Is there still a dead zone in Lake Erie? Didn’t we fix that problem years ago?
We thought it was being fixed, but it’s back and growing again. Phosphorus control strategies in the 1970s and 80s did a good job of reducing loads from laundry detergents and sewage treatment plants, and the size of the dead zone declined. But, in the early 1990s, the trend reversed. Now the dead zone is now as big as it was back in the 70s. We are in the middle of a large federally-funded grant to explore this resurgence. Our current thinking is that the return of the dead zone may be driven by a combination of changes in agricultural practices and climate, coupled potentially with the invasion of zebra and quagga mussels.
How could climate change lead to new Great Lakes dead zones?
Climate can drive changes in dead zones in three potential ways:
- Warmer surface waters and a longer growing season can stimulate more algae growth, feeding more organic matter to the bottom layer.
- Warming can also make the surface layer thicker and thus the bottom layer thinner, making it more susceptible to running out of oxygen.
- Finally, the climate-driven move toward more intense winter and spring storms over the past decade (and likely even more in the future) can flush more nutrients from sources such as fertilizer and manure off agricultural lands into the lakes. Flooding on the Mississippi River this year is part of the reason we’re expecting this year’s dead zone in the Gulf of Mexico to be larger than ever.
These impacts are more likely to be felt in the rather shallow parts of the Great Lakes (for example, central basin of Lake Erie, Saginaw Bay, Green Bay); the open portions of the lakes are too deep to create dead zones.

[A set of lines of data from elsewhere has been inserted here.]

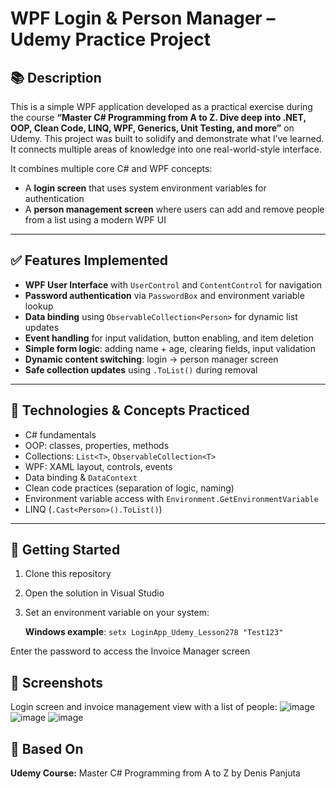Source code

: # WPF Login & Person Manager – Udemy Practice Project

## 📚 Description
This is a simple WPF application developed as a practical exercise during the course **“Master C# Programming from A to Z. Dive deep into .NET, OOP, Clean Code, LINQ, WPF, Generics, Unit Testing, and more”** on Udemy. This project was built to solidify and demonstrate what I’ve learned. It connects multiple areas of knowledge into one real-world-style interface.

It combines multiple core C# and WPF concepts:
- A **login screen** that uses system environment variables for authentication
- A **person management screen** where users can add and remove people from a list using a modern WPF UI

---

## ✅ Features Implemented

- **WPF User Interface** with `UserControl` and `ContentControl` for navigation  
- **Password authentication** via `PasswordBox` and environment variable lookup  
- **Data binding** using `ObservableCollection<Person>` for dynamic list updates  
- **Event handling** for input validation, button enabling, and item deletion  
- **Simple form logic**: adding name + age, clearing fields, input validation  
- **Dynamic content switching**: login → person manager screen  
- **Safe collection updates** using `.ToList()` during removal  

---

## 🧠 Technologies & Concepts Practiced

- C# fundamentals  
- OOP: classes, properties, methods  
- Collections: `List<T>`, `ObservableCollection<T>`  
- WPF: XAML layout, controls, events  
- Data binding & `DataContext`  
- Clean code practices (separation of logic, naming)  
- Environment variable access with `Environment.GetEnvironmentVariable`  
- LINQ (`.Cast<Person>().ToList()`)

---

## 🚀 Getting Started

1. Clone this repository
2. Open the solution in Visual Studio
3. Set an environment variable on your system:

   **Windows example**: ` setx LoginApp_Udemy_Lesson278 "Test123" `

Enter the password to access the Invoice Manager screen

## 📄 Screenshots

Login screen and invoice management view with a list of people:
![image](https://github.com/user-attachments/assets/4efcc00f-5a04-45fa-9f5e-5095b06142ec)
![image](https://github.com/user-attachments/assets/dcff395b-3846-448a-98cc-010a943e9ecf)
![image](https://github.com/user-attachments/assets/155ae3ef-e350-4e80-8055-e8f5548bfcdd)

## 📘 Based On

**Udemy Course:** Master C# Programming from A to Z by Denis Panjuta


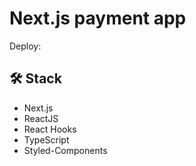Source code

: # Next.js payment app

Deploy:

## 🛠 Stack

- Next.js
- ReactJS
- React Hooks
- TypeScript
- Styled-Components
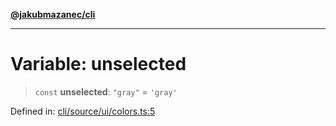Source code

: [**@jakubmazanec/cli**](../../../../README.md)

---

# Variable: unselected

> `const` **unselected**: `"gray"` = `'gray'`

Defined in:
[cli/source/ui/colors.ts:5](https://github.com/jakubmazanec/tools/blob/acfa246dbb1035f65efb7fa114167a3cbefca108/packages/cli/source/ui/colors.ts#L5)
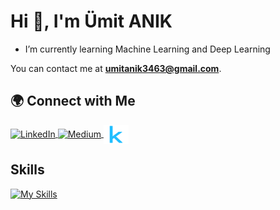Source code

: <h1>Hi 👋, I'm Ümit ANIK</h1>

- I’m currently learning Machine Learning and Deep Learning




You can contact me at **umitanik3463@gmail.com**.


## 🌍 Connect with Me
<p align="left">
  <a href="https://www.linkedin.com/in/ümit-anık-aa4140211/" target="_blank">
    <img align="center" src="https://raw.githubusercontent.com/rahuldkjain/github-profile-readme-generator/master/src/images/icons/Social/linked-in-alt.svg" alt="LinkedIn" height="30" width="40" />
  </a>
  <a href="https://medium.com/@umitanik" target="_blank">
    <img align="center" src="https://raw.githubusercontent.com/rahuldkjain/github-profile-readme-generator/master/src/images/icons/Social/medium.svg" alt="Medium" height="30" width="40" />
  </a>
  <a href="https://www.kaggle.com/mitank" target="_blank">
    <img align="center" src="./icon/kaggle.png" alt="Kaggle" height="30" width="40" />
  </a>
</p>

## Skills
[![My Skills](https://skillicons.dev/icons?i=python,cpp,kotlin,tensorflow,pytorch,sklearn,opencv,pycharm,androidstudio,matlab)](https://skillicons.dev)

Are there actions we can take today to minimize the likelihood that new dead zones will form in the Great Lakes in the future?
The actions needed to reduce and prevent dead zones in the Great Lakes and in places like the Chesapeake Bay and the Gulf of Mexico, are the same regardless of the exacerbating effects of climate change. That is, we have to reduce the amount of nitrogen and phosphorus getting into the water. In some regions, that requires upgrading sewage treatment plants and reducing other municipal and industrial sources (so-called point sources), but in most places the reductions have to come from the more diffuse agricultural sources (non-point sources). These non-point sources dominate the loads in the Great Lakes and most other impacted regions. The good news is the methods to reduce those loads are fairly well known:
- Use only the amount of fertilizer needed by the crops,
- apply it in the spring rather than on frozen ground in the winter,
- plant buffer strips between the farm fields and stream,
- create and restore wetlands,
- set aside less productive lands for conservation,
- change crop rotations and tilling practices.
These kinds of efforts are managed through the Agriculture Department’s conservation programs and are funded in the U.S. Farm Bill. But the good news ends there, however, because funding for those programs are neither sufficient nor a match for other policies that encourage large-scale, environmentally damaging production through commodity crop subsidies and market-shaping energy policies (e.g., calls for corn-based ethanol). How to fix the problem? Fix the Farm Bill!